1: Destroy money. The government doesn’t need to tax to spend money. It just has to write the check. However, money it spends adds to the money supply, and this would cause inflation if an equal amount of money wasn’t taken out of circulation or destroyed. If money is taken out of circulation but not destroyed, as when the government borrows to spend, (which it rarely has any need to,) and this money is accumulated by the financial sector, the potential for inflation remains, and increases as the amount of money in the financial sector increases.
2: Discourage certain behaviors, or, through negative taxes, ie subsidy, (a word for particular forms of spending,) encourage certain (other) behaviors. All spending, of course, encourages the production of what it is being spent on. (Allowing for profits, of course.)

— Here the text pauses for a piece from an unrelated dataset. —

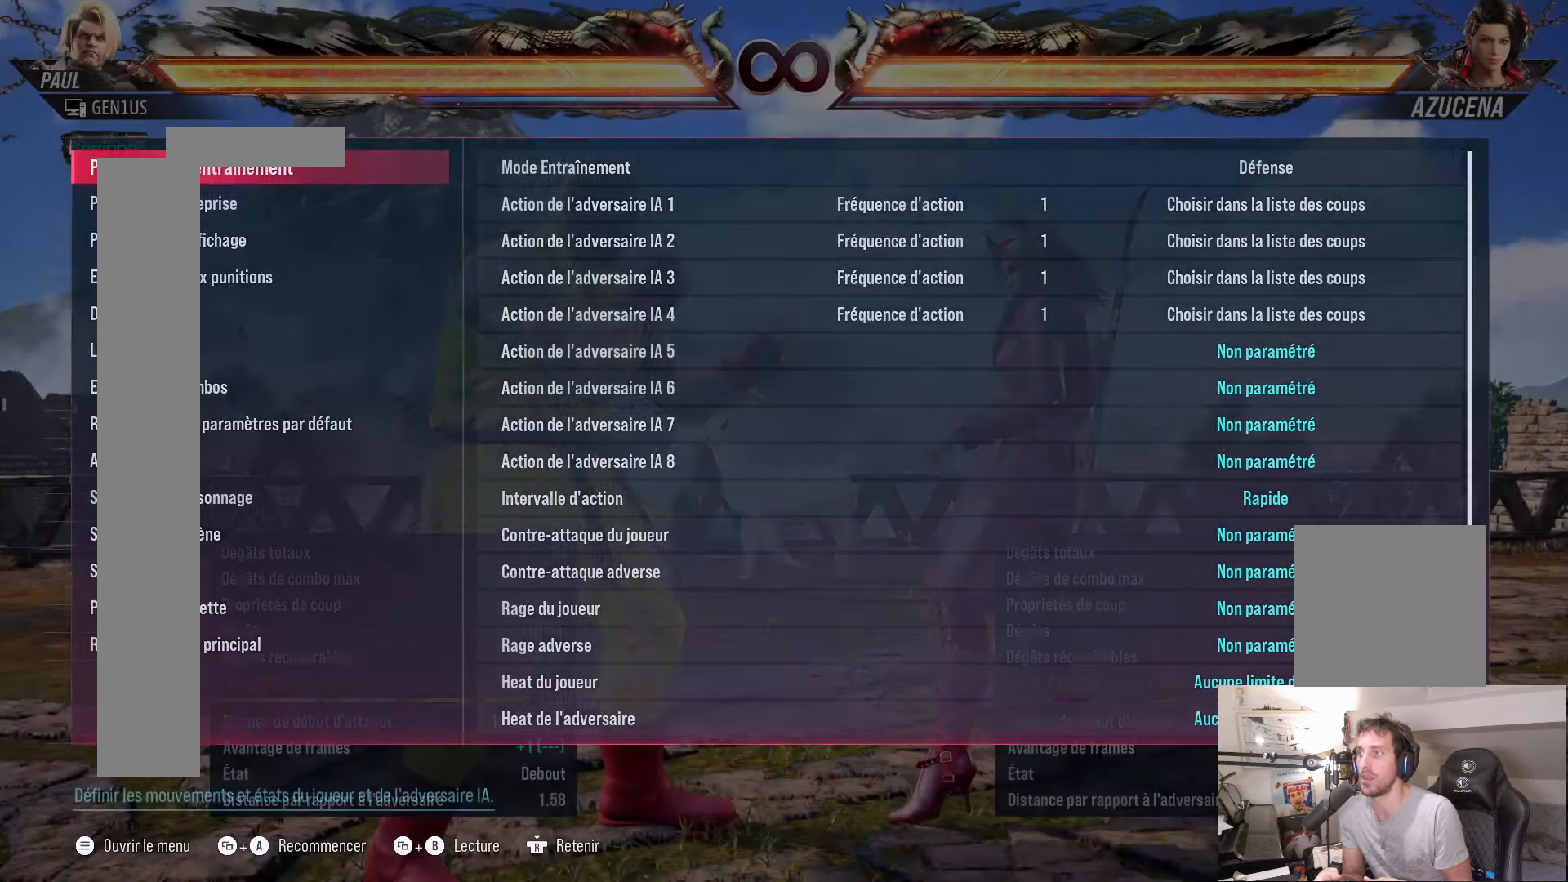
{"buttons": [], "events": [[33, "X", "up"]]}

3: Redistribute demand, and therefore wealth. More or less egalitarian societies, such as democracies, cannot survive an excess of economic inequality. Money represents economic rights. That is, economic rights are proportional to wealth and income. Economic rights cannot be completely separated from political rights. An unequal distribution of economic rights results in an unequal distribution of political rights. This phraseology, however, is sort of a contradiction, since political rights may implicitly be regarded as those rights held, and that wealth shared, equally by all citizens in a society. Precisely: The only difference between economic rights and political rights is the method of allocation, and their resulting distribution. A more proper phrasing, then, would be that increasing economic inequality results in an increasing conversion of political rights to economic rights. A sufficiently progressive tax system can prevent this from arising, and so help to maintain a system of political rights. An egalitarian government, therefore, will tax economic rights, so limiting the scope and degree of inequality, and subsidize political rights, so enlarging the scope and degree of equality. The dynamics and stability of this process is itself interesting, but beyond the scope of this question. However, the first goal of every proto- oligarchy is the reduction of the progressivity of taxation to a level insufficient to prevent the increasing of economic inequality.
4: Validate its currency. By requiring that taxes be paid in its unit of money, the use of that money is (very strongly) encouraged in that economy. Since using a single unit of money increases economic efficiency, this increases the quantity of free resources in that economy. This increases both the rate of sustainable consumption, and the rate of wealth accumulation in that economy.